* DIRECTIONS FOR THIS TASK
Render all of the material below as a Markdown table with the columns "Row" and "Line", giving each line its row number and omitting blank lines. Exclude the pictures from the table.

* RECORDS PROVIDED
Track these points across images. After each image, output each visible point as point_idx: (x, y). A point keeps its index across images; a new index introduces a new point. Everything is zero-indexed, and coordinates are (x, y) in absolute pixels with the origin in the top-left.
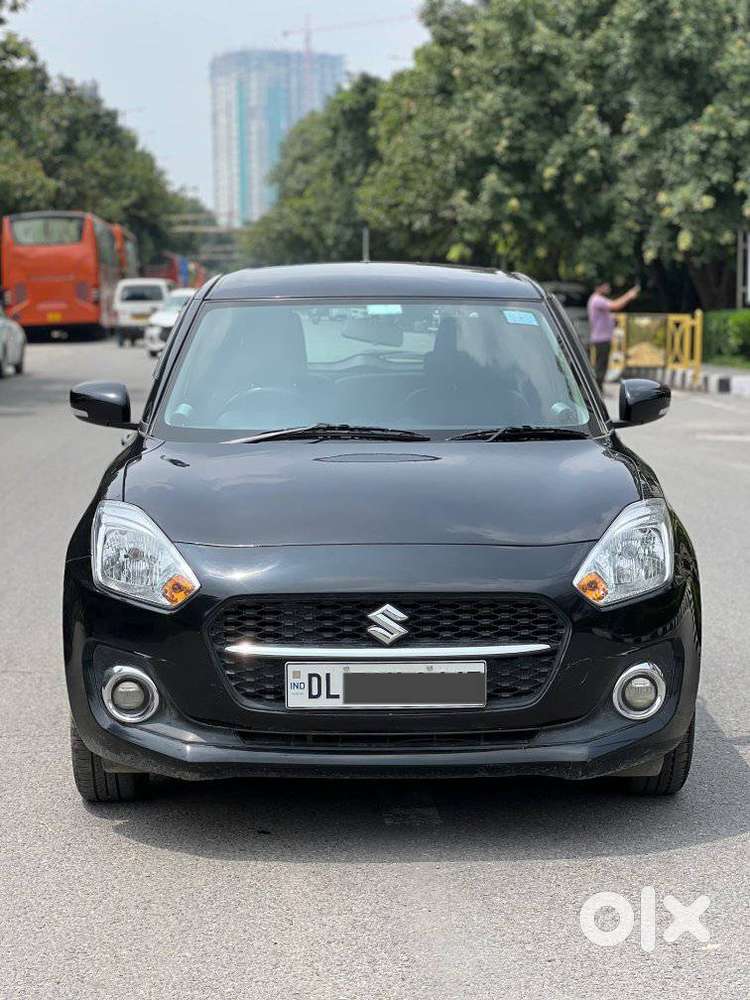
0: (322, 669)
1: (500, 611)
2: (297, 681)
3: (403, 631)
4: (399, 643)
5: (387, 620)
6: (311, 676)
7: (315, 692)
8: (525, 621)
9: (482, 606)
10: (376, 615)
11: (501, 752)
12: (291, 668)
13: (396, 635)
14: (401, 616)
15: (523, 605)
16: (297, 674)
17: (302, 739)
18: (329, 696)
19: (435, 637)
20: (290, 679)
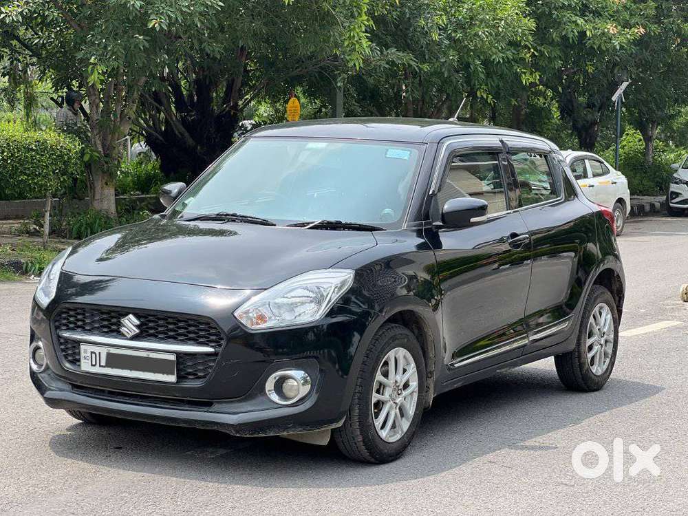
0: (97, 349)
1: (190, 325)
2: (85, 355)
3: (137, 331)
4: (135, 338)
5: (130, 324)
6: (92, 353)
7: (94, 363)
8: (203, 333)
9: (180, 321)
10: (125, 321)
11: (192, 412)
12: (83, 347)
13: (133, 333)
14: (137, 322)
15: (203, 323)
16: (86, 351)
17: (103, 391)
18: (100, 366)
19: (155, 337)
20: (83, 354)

* SOLUTION
| Row | Line |
|---|---|
| 1 | Track these points across images. After each image, output each visible point as point_idx: (x, y). A point keeps its index across images; a new index introduces a new point. Everything is zero-indexed, and coordinates are (x, y) in absolute pixels with the origin in the top-left. |
| 2 | 0: (322, 669) |
| 3 | 1: (500, 611) |
| 4 | 2: (297, 681) |
| 5 | 3: (403, 631) |
| 6 | 4: (399, 643) |
| 7 | 5: (387, 620) |
| 8 | 6: (311, 676) |
| 9 | 7: (315, 692) |
| 10 | 8: (525, 621) |
| 11 | 9: (482, 606) |
| 12 | 10: (376, 615) |
| 13 | 11: (501, 752) |
| 14 | 12: (291, 668) |
| 15 | 13: (396, 635) |
| 16 | 14: (401, 616) |
| 17 | 15: (523, 605) |
| 18 | 16: (297, 674) |
| 19 | 17: (302, 739) |
| 20 | 18: (329, 696) |
| 21 | 19: (435, 637) |
| 22 | 20: (290, 679) |
| 23 | 0: (97, 349) |
| 24 | 1: (190, 325) |
| 25 | 2: (85, 355) |
| 26 | 3: (137, 331) |
| 27 | 4: (135, 338) |
| 28 | 5: (130, 324) |
| 29 | 6: (92, 353) |
| 30 | 7: (94, 363) |
| 31 | 8: (203, 333) |
| 32 | 9: (180, 321) |
| 33 | 10: (125, 321) |
| 34 | 11: (192, 412) |
| 35 | 12: (83, 347) |
| 36 | 13: (133, 333) |
| 37 | 14: (137, 322) |
| 38 | 15: (203, 323) |
| 39 | 16: (86, 351) |
| 40 | 17: (103, 391) |
| 41 | 18: (100, 366) |
| 42 | 19: (155, 337) |
| 43 | 20: (83, 354) |